Depression is something so many people do not comprehend. Truth be known, many who suffer from it don’t understand it either.





Every Invisible illnesses such as depression is hard to appreciate for anyone who has not suffered. It is too easy to dismiss them as trivial or laziness because, people identify with what they see, not what they don’t





Possibly we are programmed to automatically reject such things as weakness in a society still comparatively young in an evolutionary sense. Many suffering with mental health conditions will certainly tell you that they feel very weak whilst suffering as though they are letting the side down.

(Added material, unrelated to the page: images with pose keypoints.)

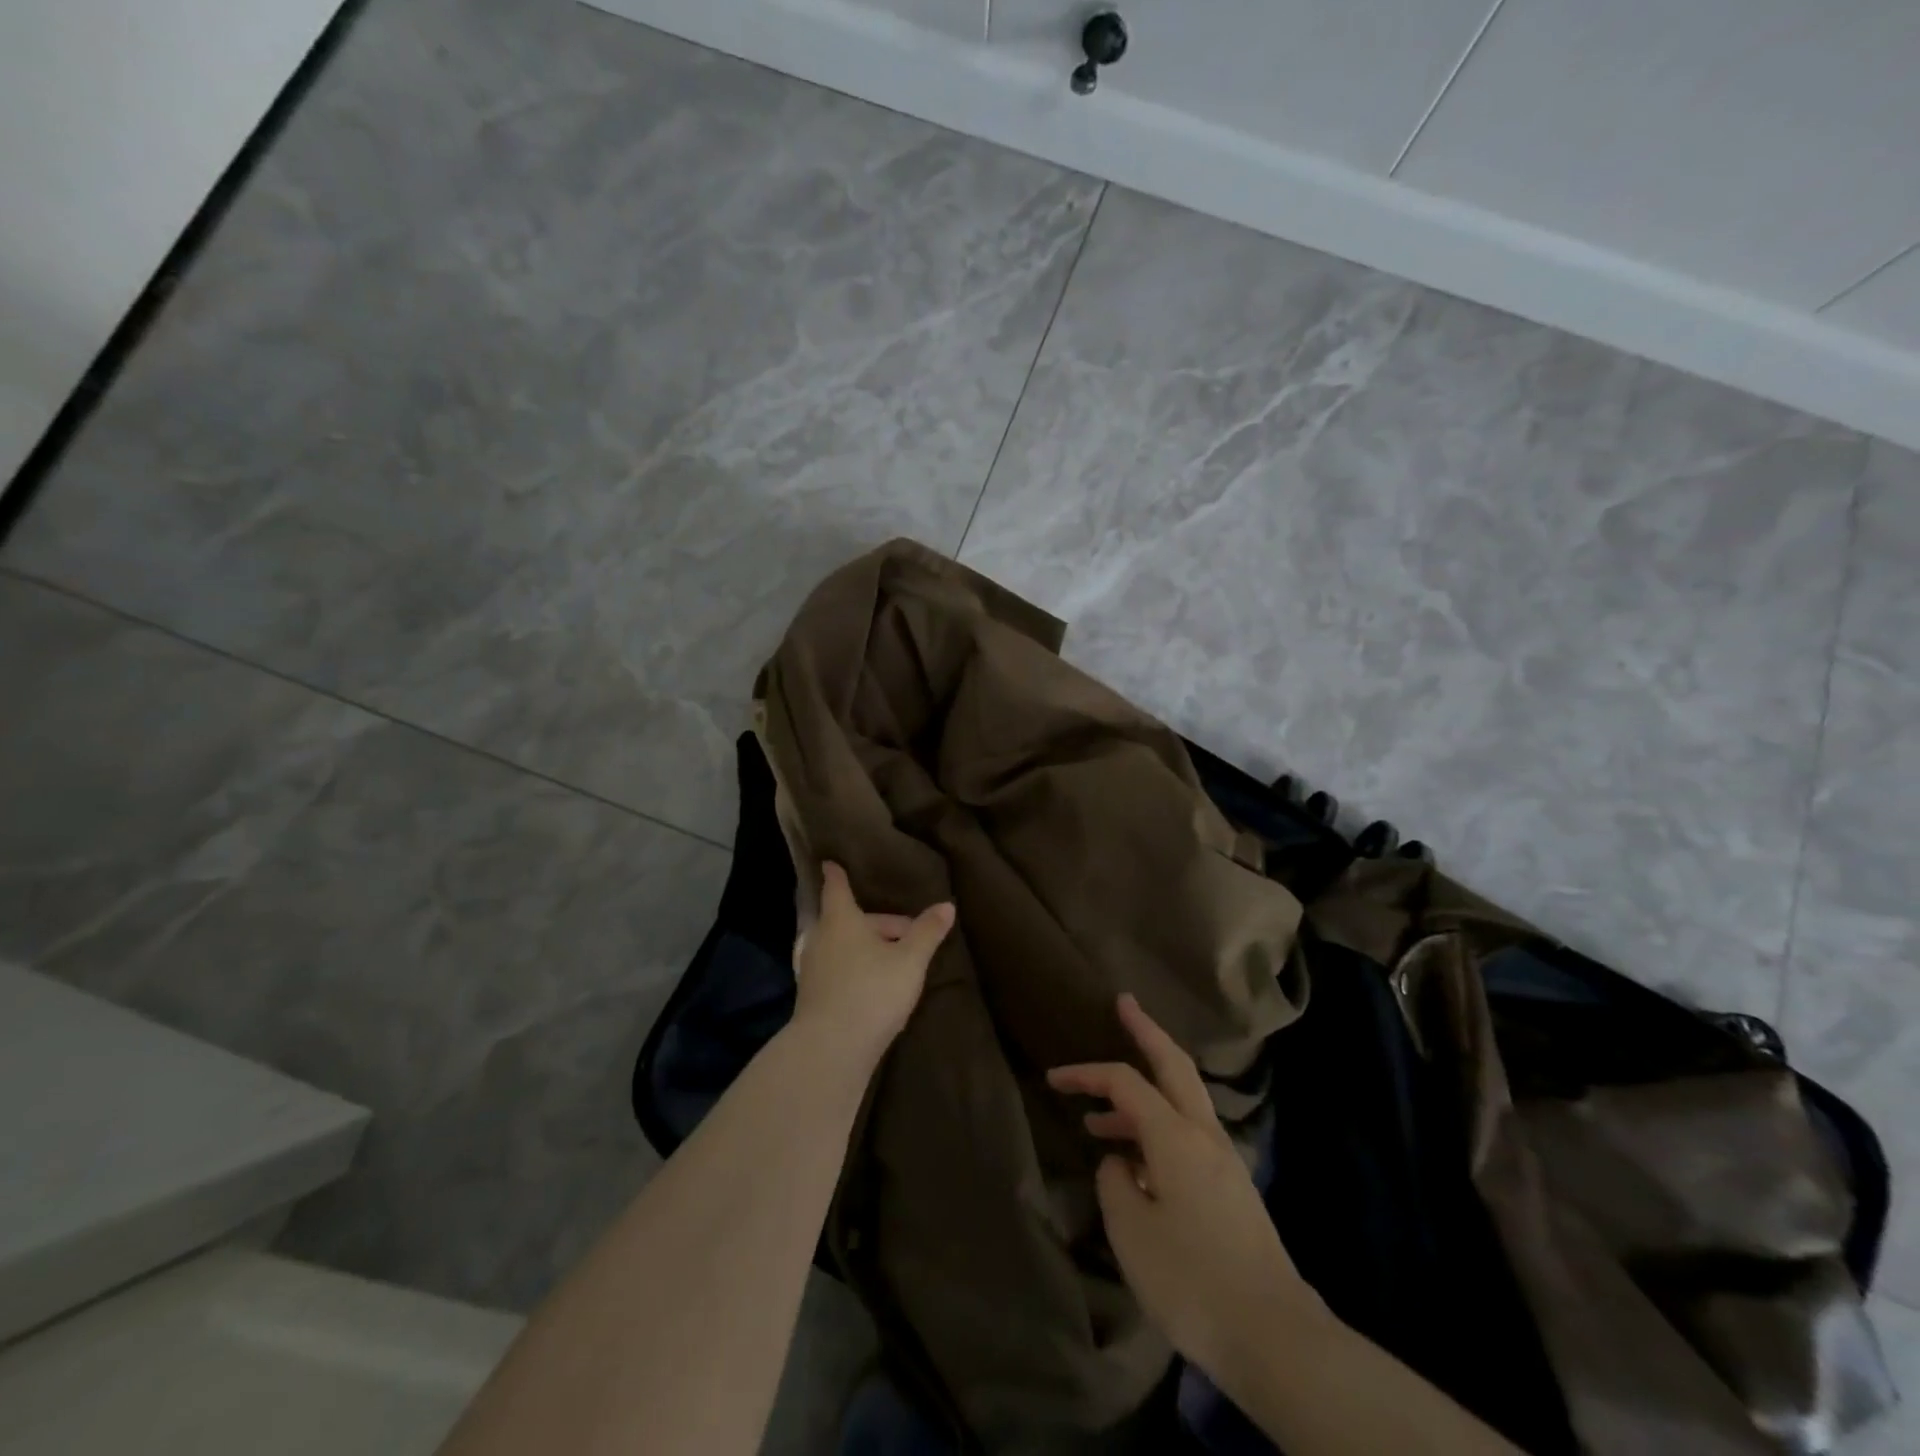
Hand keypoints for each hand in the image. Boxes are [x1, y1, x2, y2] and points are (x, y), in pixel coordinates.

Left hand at [792, 863, 953, 1066]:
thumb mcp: (910, 960)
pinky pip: (837, 969)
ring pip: (842, 946)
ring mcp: (812, 969)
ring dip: (866, 948)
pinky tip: (875, 987)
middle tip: (907, 934)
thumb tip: (947, 905)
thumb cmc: (872, 991)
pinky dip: (854, 968)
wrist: (830, 1049)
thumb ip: (927, 932)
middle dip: (875, 923)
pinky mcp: (812, 996)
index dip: (837, 874)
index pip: (837, 888)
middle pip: (848, 920)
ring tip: (894, 961)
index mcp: (841, 920)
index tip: (831, 862)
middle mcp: (821, 938)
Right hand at [1048, 995, 1320, 1380]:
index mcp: (1175, 1135)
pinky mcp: (1232, 1188)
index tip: (1053, 1079)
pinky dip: (1158, 1128)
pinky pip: (1189, 1135)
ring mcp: (1224, 1160)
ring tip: (1099, 1120)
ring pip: (1181, 1101)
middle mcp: (1203, 1134)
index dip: (1086, 1074)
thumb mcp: (1132, 1231)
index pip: (1124, 1082)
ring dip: (1143, 1093)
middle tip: (1125, 1003)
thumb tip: (1120, 1162)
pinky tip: (1137, 1166)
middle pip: (1174, 1064)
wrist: (1275, 1337)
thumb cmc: (1192, 1278)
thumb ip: (1116, 1183)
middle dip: (1146, 1030)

Rarely does someone fully embrace a family member, colleague or friend and treat them how they need to be treated. Sadly, ‘pull yourself together’ is still a thing. Trust me, if pulling themselves together was a thing they would do it instantly. Why would anyone want to feel they are worthless, that their life is devoid of meaning?

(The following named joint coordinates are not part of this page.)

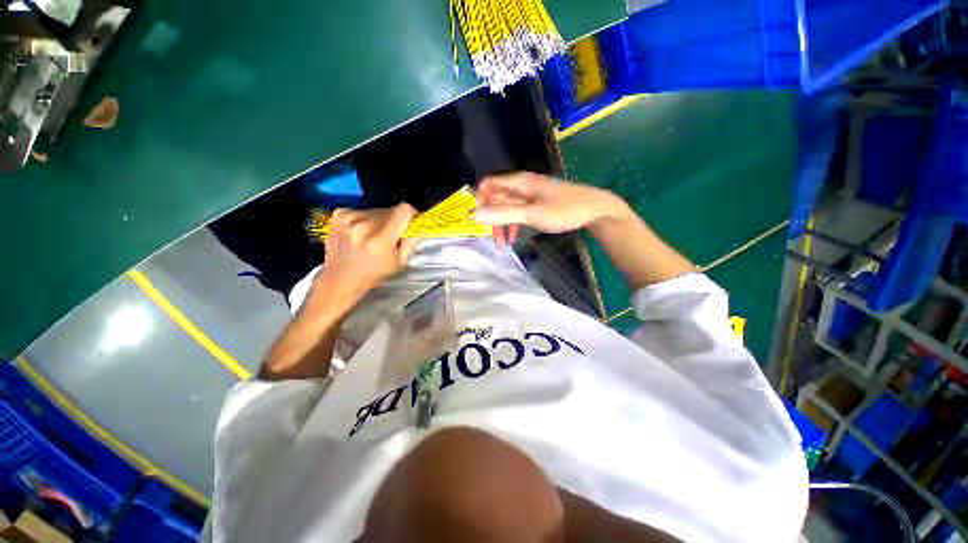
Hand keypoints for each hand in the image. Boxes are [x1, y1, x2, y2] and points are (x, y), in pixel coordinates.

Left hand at [317, 204, 421, 303]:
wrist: (340, 278)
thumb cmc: (374, 273)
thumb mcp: (400, 261)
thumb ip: (412, 241)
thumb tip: (420, 223)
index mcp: (381, 238)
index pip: (404, 210)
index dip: (412, 214)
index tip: (411, 222)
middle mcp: (364, 224)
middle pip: (391, 210)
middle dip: (396, 220)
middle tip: (391, 235)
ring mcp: (349, 218)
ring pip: (377, 210)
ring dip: (380, 220)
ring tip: (373, 236)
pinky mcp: (339, 214)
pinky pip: (363, 210)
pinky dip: (366, 219)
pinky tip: (360, 232)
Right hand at [476, 173, 629, 244]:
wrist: (596, 210)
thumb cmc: (566, 210)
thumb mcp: (533, 214)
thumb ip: (504, 214)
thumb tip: (475, 214)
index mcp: (520, 183)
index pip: (489, 184)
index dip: (480, 200)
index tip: (480, 220)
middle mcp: (522, 186)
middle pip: (496, 197)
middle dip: (491, 217)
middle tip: (493, 237)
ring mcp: (530, 195)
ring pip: (507, 207)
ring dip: (501, 224)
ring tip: (502, 243)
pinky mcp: (537, 204)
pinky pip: (518, 213)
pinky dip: (513, 224)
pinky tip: (513, 238)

Everyone who has suffered from depression can tell you, it’s the beast which never goes away. It can, to an extent, be controlled but it is always there lurking somewhere waiting for a time to attack again. If the attack only comes when it makes sense then it would be so much easier to avoid. Sure, there may be a trigger, something very difficult to deal with might be happening in life but, this is not always the case which adds even further to that feeling of utter uselessness. How can someone feel so utterly awful when everyone who knows them can clearly see their life is fine?





Society needs to change and understand that this is not a world of make believe and fantasy to avoid work, to avoid being sociable. To the sufferer this is as real as a broken bone or life threatening disease. To go to bed at night and pray that they don’t wake up isn’t a joke they play on their family or friends, it’s a very real feeling of needing release.





Stereotypes are another major hurdle when understanding depression. We see pictures of depressed people with their heads in their hands looking glum but this is rarely the reality. There are seldom better actors than those with depression. Happy, smiling faces, the life of a party, the rock everyone else turns to when they are in need. They are the more likely descriptions of someone who has depression. Look for your friends, family or colleagues who are showing some over the top behaviour patterns, who always seem to be bright and breezy when the weather is gray, especially think of that friend you have who you know is stronger than anyone else you know, they always bounce back no matter what hits them. They may be coping but, they might also be on the brink. Ask them how they really feel, at least twice and listen, really listen.





I am one who has suffered from depression on and off most of my life. I can remember as a child feeling terribly depressed. Crying my eyes out because my parents wouldn’t go visit relatives when I needed to get out of the house. Very reclusive not wanting to make friends, socially totally inadequate because, I was certain that I wasn’t normal, I wasn’t good enough for normal people, no one really liked me. I coped and hid it and it did not rule my life again until my mid to late 20’s. Married, 4 kids, two special needs, mum not long died. I lost my ability to cope. I went two years on medication in my very early 30’s before I learnt how to regain control of it. At this point, still so few understood, many would ever even know. I would say, perhaps two people offered me anything like understanding and support whilst so many others were telling me to sort myself out, to man up.





Only those suffering really know how they feel, trust them. Don’t question them and tell them it’s all in their head, of course it is! They know that, it is, to them, painfully obvious! They know all the amazing things they have to live for, they know that some day it will be better, that this feeling will pass but, not now, not today. What they need is for you to listen and believe them, this is very real, they need you. You need to be strong. If you don’t want to deal with it, tell them so, walk away, don’t pretend to care. They will at least respect your honesty. Sufferers know when someone is faking it.





Now you have read just a little about depression, ask yourself, if you suddenly developed a condition that was invisible, how would you want others to react?